While there have been wild rumors of the whereabouts of the arrested dissidents, the likely truth is dire enough. Nearly all may be held in prisons around Bahrain, with an unknown number undergoing questioning and torture. On Wednesday, opposition party al-Wefaq claimed that at least four detainees had been killed since April 2, from injuries sustained from police-inflicted torture. Human Rights Watch says another three died in March, including one man who arrived in custody with knees blown out by ammunition fired at close range.

Meanwhile, press scrutiny of the regime of King Hamad bin Isa al-Khalifa has been severely hampered. Foreign media are largely shut out of the country; and Mansur al-Jamri, the editor of Wefaq's newspaper al Wasat, sits in custody alongside other journalists and bloggers. "There are concerns that heightened restrictions on international press and the levels of intimidation among much of the Shi'a community will prevent important information from getting out," says Jane Kinninmont, senior research fellow for the Middle East and North Africa at Chatham House. "Many people are scared that talking to the international media or human rights groups will endanger them or their families."

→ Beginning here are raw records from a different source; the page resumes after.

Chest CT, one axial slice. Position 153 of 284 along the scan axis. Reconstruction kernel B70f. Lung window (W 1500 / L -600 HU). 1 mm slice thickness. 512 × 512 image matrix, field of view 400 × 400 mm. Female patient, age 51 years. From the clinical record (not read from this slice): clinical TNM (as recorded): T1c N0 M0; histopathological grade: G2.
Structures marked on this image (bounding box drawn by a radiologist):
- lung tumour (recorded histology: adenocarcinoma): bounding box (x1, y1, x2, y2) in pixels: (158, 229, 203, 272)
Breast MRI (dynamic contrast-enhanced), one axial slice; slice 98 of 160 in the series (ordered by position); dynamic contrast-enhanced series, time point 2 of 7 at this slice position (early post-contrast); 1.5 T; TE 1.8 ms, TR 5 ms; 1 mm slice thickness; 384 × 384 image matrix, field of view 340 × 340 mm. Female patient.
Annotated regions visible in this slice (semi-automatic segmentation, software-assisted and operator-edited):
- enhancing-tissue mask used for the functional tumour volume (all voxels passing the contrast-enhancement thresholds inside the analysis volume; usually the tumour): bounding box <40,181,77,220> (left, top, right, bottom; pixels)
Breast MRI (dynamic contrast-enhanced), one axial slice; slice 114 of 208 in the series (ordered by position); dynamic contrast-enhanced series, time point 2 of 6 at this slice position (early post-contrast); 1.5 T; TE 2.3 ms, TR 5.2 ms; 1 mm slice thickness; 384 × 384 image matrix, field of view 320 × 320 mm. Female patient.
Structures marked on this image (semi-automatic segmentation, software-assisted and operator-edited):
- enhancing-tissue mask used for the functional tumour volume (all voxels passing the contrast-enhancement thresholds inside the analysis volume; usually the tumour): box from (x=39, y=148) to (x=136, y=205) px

The result has been catastrophic for the opposition. Based on accounts from Bahrainis who were taken into custody in the revolution's earlier days, the treatment of prisoners can be brutal. The corpses of recent alleged victims may be evidence of torture as well. According to Human Rights Watch, the body of a 31-year-old Shi'ite activist named Ali Issa Saqer bore "signs of horrific abuse." The organization says the other bodies displayed signs that they too had met a "violent end."

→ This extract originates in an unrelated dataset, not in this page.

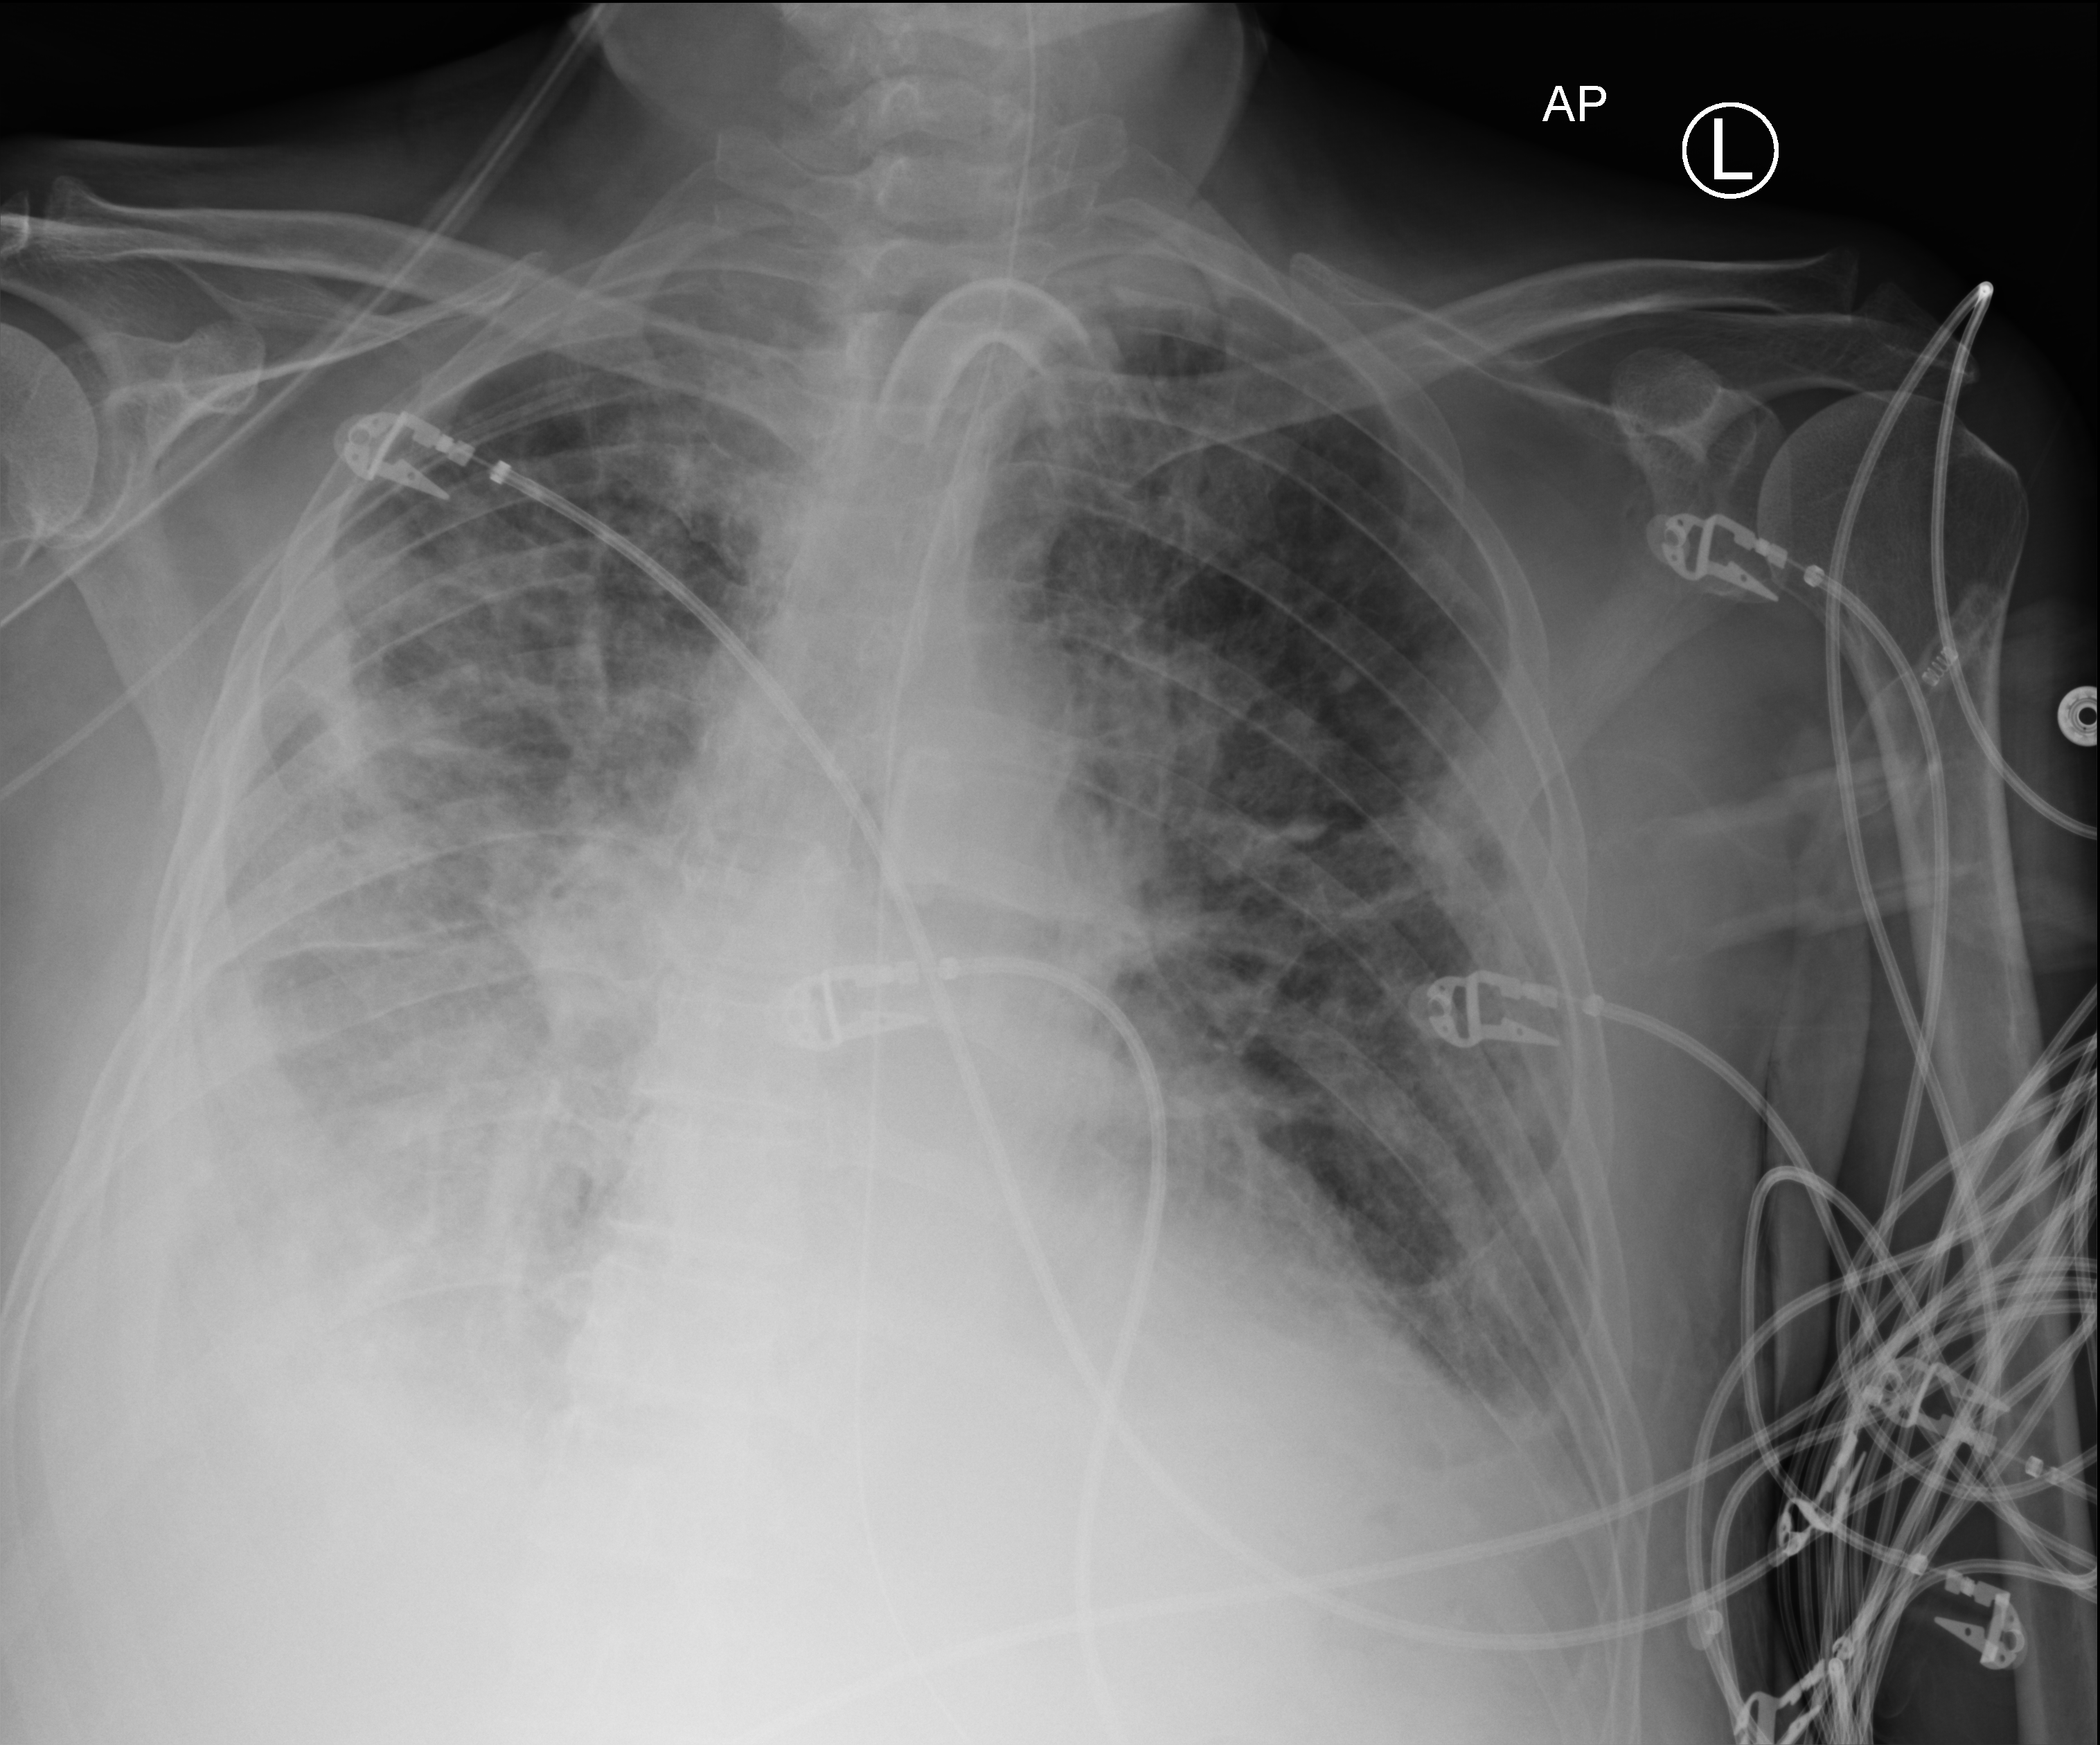
Portable chest radiograph; anteroposterior (AP) projection. Male patient hospitalised with COVID-19, age 75–90 years.
Admission-level facts for this patient (not findings on this image; timing relative to this image not recorded):
- chronic kidney disease (admission record): no
- other chronic lung disease (admission record): yes
- mechanically ventilated during this hospital stay: yes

Bahrain's Interior Ministry says that Saqer died in a jailhouse rumble that got out of hand; it claims two others died while in custody from complications from sickle-cell anemia. But while the disease is common in Bahrain, neither victim had shown symptoms of carrying it pre-arrest. "I very much fear there will be more death because there is no transparency in all this," says Joe Stork, deputy director for the Middle East and North Africa at Human Rights Watch. "We're not seeing where they're being held, or their names, and it's these kinds of conditions that make for torture and brutality and death."

It doesn't take much to get arrested in Bahrain these days, as the country operates under a reign of terror. People can be taken into custody for any number of reasons: speaking out against the King or vague association with activist groups (offenses can include carrying a Bahraini flag, deemed a symbol of the anti-government movement). They are routinely hauled out of their cars at police checkpoints after being identified as Shi'a. Once jailed, they reportedly face interrogators bent on getting them to incriminate themselves, even for nonviolent political association. The regime is taking extreme measures to extinguish any flicker of rebellion. "The hard line faction of the ruling family is [eliminating] any and all forms of political dissent," says Stork. "There are still raids into villages every night. It's punishment, creating a state of fear, so that no one will stick out their head and raise their voice."

In Manama, those who have been arrested at gunpoint and let go tell of being bound by their hands and feet with cables tied so tight blood circulation is cut off; they described being gagged and blindfolded for days. According to HRW, the regime has, in the past, used electro-shock devices. These include cattle prods and stun guns, which immobilize victims' bodies and leave visible marks.

Once the torture ends, jailhouse conditions are still brutal. One leading activist spent six months in prison, in a cell he described as being "not much wider" than a bath towel. He was allowed so little contact with the outside world that towards the end of his imprisonment, the family was unsure if he was still alive. Briefly released, he was re-arrested last month, now one of the 460 missing.